Wilders gets 37 seats.
My friends, I cannot adequately describe the sour looks on the faces of all the left-wing academics I've seen this morning. My own irrepressive cheeriness is apparently hurting them physically, judging by their reactions. This is what a hangover two decades in the making looks like.
As far as coalitions go: the greatest share of the populace wants a right-wing coalition. All polls yield that answer. That means the Freedom Party + the VVD + NSC + BBB.
VVD is the centre-right liberal party that has been the largest party & in charge for the past 13 years. Their leader, Rutte, has left (and probably wants to be NATO's next Secretary-General now). They've moved to the right immediately. Ideologically, this party is hollow. They want power. Getting them on board is a matter of offering them enough key positions, in a "you get the cushy jobs, we get our policy enacted" kind of scheme.

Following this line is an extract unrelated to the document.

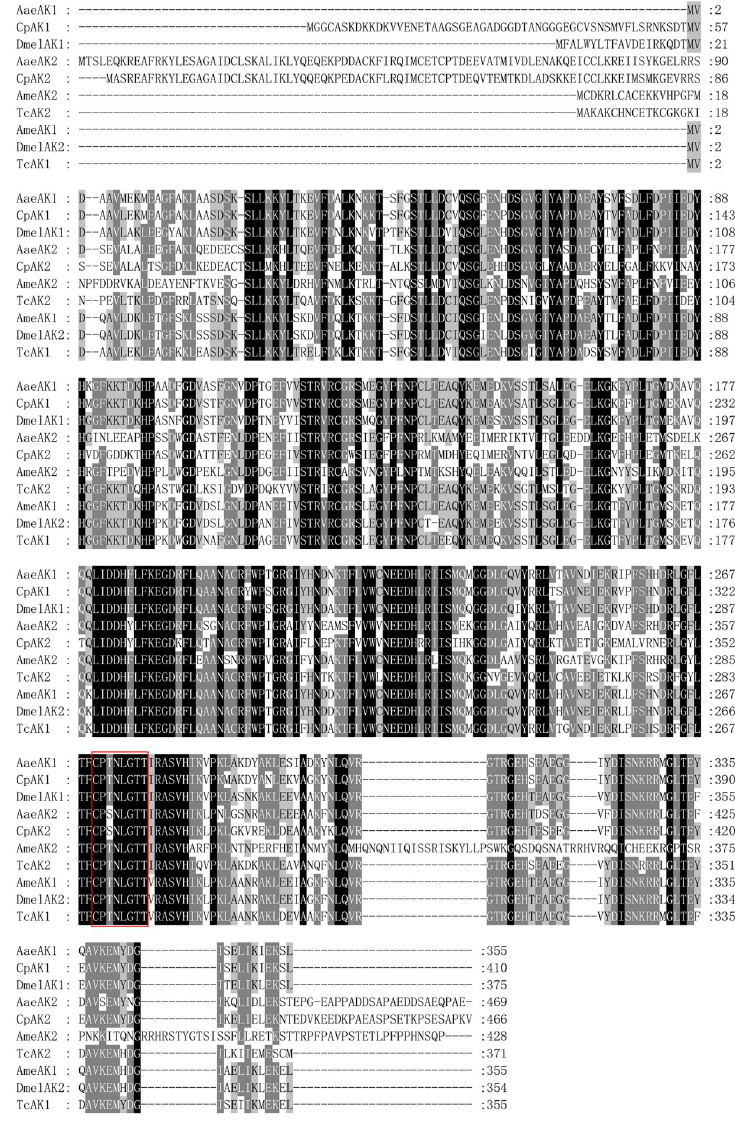
Fig 1. Comparison of amino acid sequences of CpAK1 and CpAK2 with other insects including Aedes aegypti ( AaeAK1 , AaeAK2 ), Drosophila melanogaster ( DmelAK1 , DmelAK2 ), Apis mellifera ( AmeAK1 , AmeAK2 ), Tribolium castanuem ( TcAK1 , TcAK2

NSC (New Social Contracts) was founded by the most honest Christian Decomcrat, who was stabbed in the back by his own party for exposing government corruption. He got 20 seats, his old party has been reduced to 4. He's mostly centre-right, but with some rather lefty "social" ideas. Critical of mass migration, though. He'll come on board if he can enact most of his key policy ideas (most of which are decent enough).

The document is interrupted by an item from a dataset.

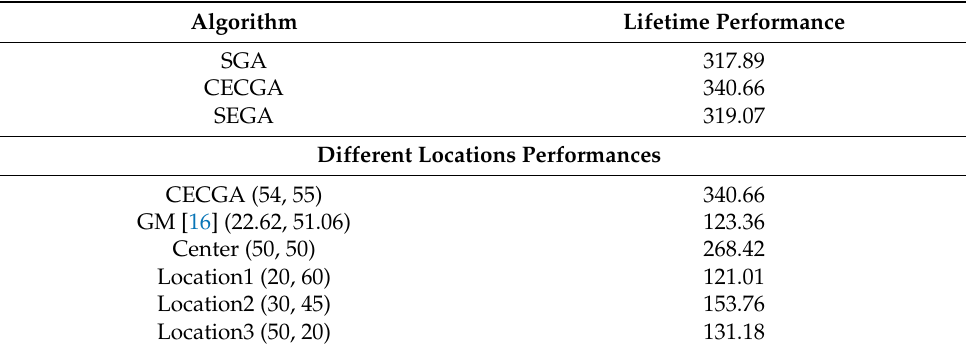
Figure 8. Network lifetime performance. Table 3. Lifetime performance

BBB (BoerBurgerBeweging, "Farmers and Citizens Movement") is the party of the angry farmers. Most of their potential votes went to PVV and NSC instead, but they hold a key role for a prospective coalition. They've said they'll only join if they get to handle the Ministry of Agriculture. Giving them their way on all policies related to farming is the easy way to get them on board with everything else.
(Of course, a coalition without the BBB would be possible, too. But I think NSC and BBB will argue that you take both of them, or get neither. Which may not be a bad thing. It would give a government a very broad majority-- and very broad legitimacy. Saying "Over 60% of the people voted for us" is an easy way to shut up the shrieking opposition.)